First of all, I enjoyed the scenes on Terra more in this second volume. Vangorich is a tighter, more focused character here; still revealing nothing while simultaneously plotting all options and outcomes. The political intriguing; a real low point of I Am Slaughter, is done in a slicker and more plausible manner. The cogs in some real power moves are beginning to turn; one involving a bold show of force by Naval Commander Lansung, and another regarding machinations and preparations by the AdMech.

The scenes on Undine are where Sanders hits both his highest and lowest points in the book. The world-building here is impeccable; involving socio-economic systems and factors, believable environmental considerations, and imaginative megafauna. The military forces are well-realized and the characters sympathetic. However, the emotional aspects are a little forced at times. There is one scene in particular, where Allegra snatches up a little urchin while squaring off against a greenskin monstrosity that was more than a bit reminiscent of Ripley and Newt evading the Xenomorph Queen. Also, some might feel that making Allegra pregnant (and continually rubbing her belly) is indenturing readers to an emotional obligation predicated on the usage of a growing baby as a convenient prop. Or not. I honestly liked Allegra and felt bad for her plight.

What did bother me were two scenes which were resolved via deus ex machina. Not that there isn't a time and a place for that particular plot device, but what was missed were two opportunities for Allegra to show her mettle in thinking on the fly and under extreme pressure.

Moving along. I really enjoyed the scenes with Magos Urquidex. Now, the less said the better here, due to spoilers and all. But, Sanders proves in these chapters why he deserves top consideration for AdMech stories. He knows how to bring for the best semblances of emotion from a faction that does its best to suppress it. And yet, he does it without compromising the legitimacy of the AdMech. Again, we have a very sympathetic character in Urquidex; one who takes issues with some of his protocols, yet follows his duty well.

This brings us to Maximus Thane. with the Fists Exemplar, Sanders creates another Successor Fists Chapter (his Excoriators, true highlights of Legion of the Damned, get a name drop here). The Exemplars embody Dorn's values, and like with his AdMech characters, Sanders makes these Astartes completely sympathetic, likable, and genuine, without making them any less "Space Marine". The world-building of Eidolica is nice, though not as thorough as Undine. The focus of these chapters is trained more on introducing these characters, and providing the bulk of the novel's high action.

Slight, potential SPOILER ALERT:
An eagle-eyed observation by user augustmanifesto over at bolterandchainsword posits a plausible potential story arc involving the Exemplars. I won't post it here, if you are interested, follow the link to the original post.
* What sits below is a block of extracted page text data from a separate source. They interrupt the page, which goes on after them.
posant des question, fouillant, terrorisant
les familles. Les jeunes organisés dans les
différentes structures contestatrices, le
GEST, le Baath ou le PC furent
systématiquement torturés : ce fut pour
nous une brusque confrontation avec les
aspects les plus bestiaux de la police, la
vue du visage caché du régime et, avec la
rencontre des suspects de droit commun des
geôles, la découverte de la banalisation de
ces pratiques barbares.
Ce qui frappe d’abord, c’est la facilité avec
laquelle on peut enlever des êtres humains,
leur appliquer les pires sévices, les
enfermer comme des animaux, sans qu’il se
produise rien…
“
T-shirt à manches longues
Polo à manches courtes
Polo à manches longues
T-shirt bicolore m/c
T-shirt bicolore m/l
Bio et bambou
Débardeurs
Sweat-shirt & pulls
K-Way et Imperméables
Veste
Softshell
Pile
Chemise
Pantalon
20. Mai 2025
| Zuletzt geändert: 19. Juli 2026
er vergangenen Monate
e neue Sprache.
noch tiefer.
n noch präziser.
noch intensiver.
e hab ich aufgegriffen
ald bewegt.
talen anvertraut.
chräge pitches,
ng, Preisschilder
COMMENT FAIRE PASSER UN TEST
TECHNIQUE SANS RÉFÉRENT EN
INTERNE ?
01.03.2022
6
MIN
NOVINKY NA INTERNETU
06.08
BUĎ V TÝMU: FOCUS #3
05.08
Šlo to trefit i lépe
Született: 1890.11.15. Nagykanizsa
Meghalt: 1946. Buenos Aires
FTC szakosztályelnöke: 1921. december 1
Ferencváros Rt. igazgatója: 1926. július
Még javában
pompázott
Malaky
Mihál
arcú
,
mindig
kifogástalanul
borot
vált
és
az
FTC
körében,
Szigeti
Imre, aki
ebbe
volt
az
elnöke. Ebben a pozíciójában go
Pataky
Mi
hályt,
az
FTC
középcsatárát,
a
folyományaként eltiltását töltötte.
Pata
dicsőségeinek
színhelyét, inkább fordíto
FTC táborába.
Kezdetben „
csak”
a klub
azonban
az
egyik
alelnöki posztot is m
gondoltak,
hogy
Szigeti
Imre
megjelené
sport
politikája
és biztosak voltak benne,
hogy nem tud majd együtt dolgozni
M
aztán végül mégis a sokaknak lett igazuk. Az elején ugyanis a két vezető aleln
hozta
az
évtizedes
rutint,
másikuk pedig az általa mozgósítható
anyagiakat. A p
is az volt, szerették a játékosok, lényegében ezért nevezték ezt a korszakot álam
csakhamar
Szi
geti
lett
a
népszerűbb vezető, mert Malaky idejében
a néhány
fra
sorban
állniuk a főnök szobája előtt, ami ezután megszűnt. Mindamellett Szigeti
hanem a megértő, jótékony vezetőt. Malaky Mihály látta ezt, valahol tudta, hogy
Just to round things out, I thought I'd mention that I really dug Sanders' take on the Black Templars. Marshal Bohemond is properly belligerent, surly, and ultimately wise. However, it seemed to be another case of cinematic inspiration that resolves a "who will Bohemond choose to assist" storyline; this time a lift from a certain scene in The Dark Knight.

That does it for the characters of the Imperium. The orks that Sanders gives us do their job well. He captures their manner and physiology well, shows their adaptability, and stresses the menace in their obscene technological capabilities. The Beast himself, however, does not make an appearance. These are still members of the rank and file green tide.

And there you have it. There are no resolutions to be had so early in the series, so we get the advancement of some and the introduction of others. It's a fair balance, and it keeps things fresh. The action is plentiful, and well-choreographed. The dialogue is sharp. The world-building, as mentioned, is a real highlight.

All of this adds up to another slim (but slightly thicker than the last one), tightly paced, solid piece of sci-fi. Whether you prefer Abnett's style or Sanders' more, I think most can agree that this series is getting off to a 2 for 2 start.

Final Score:


Cover Score:

Again, absolutely love these covers. Especially the ork ones. You could argue that some of the proportions are stretched to excess, but certain things you just cannot get enough dakka.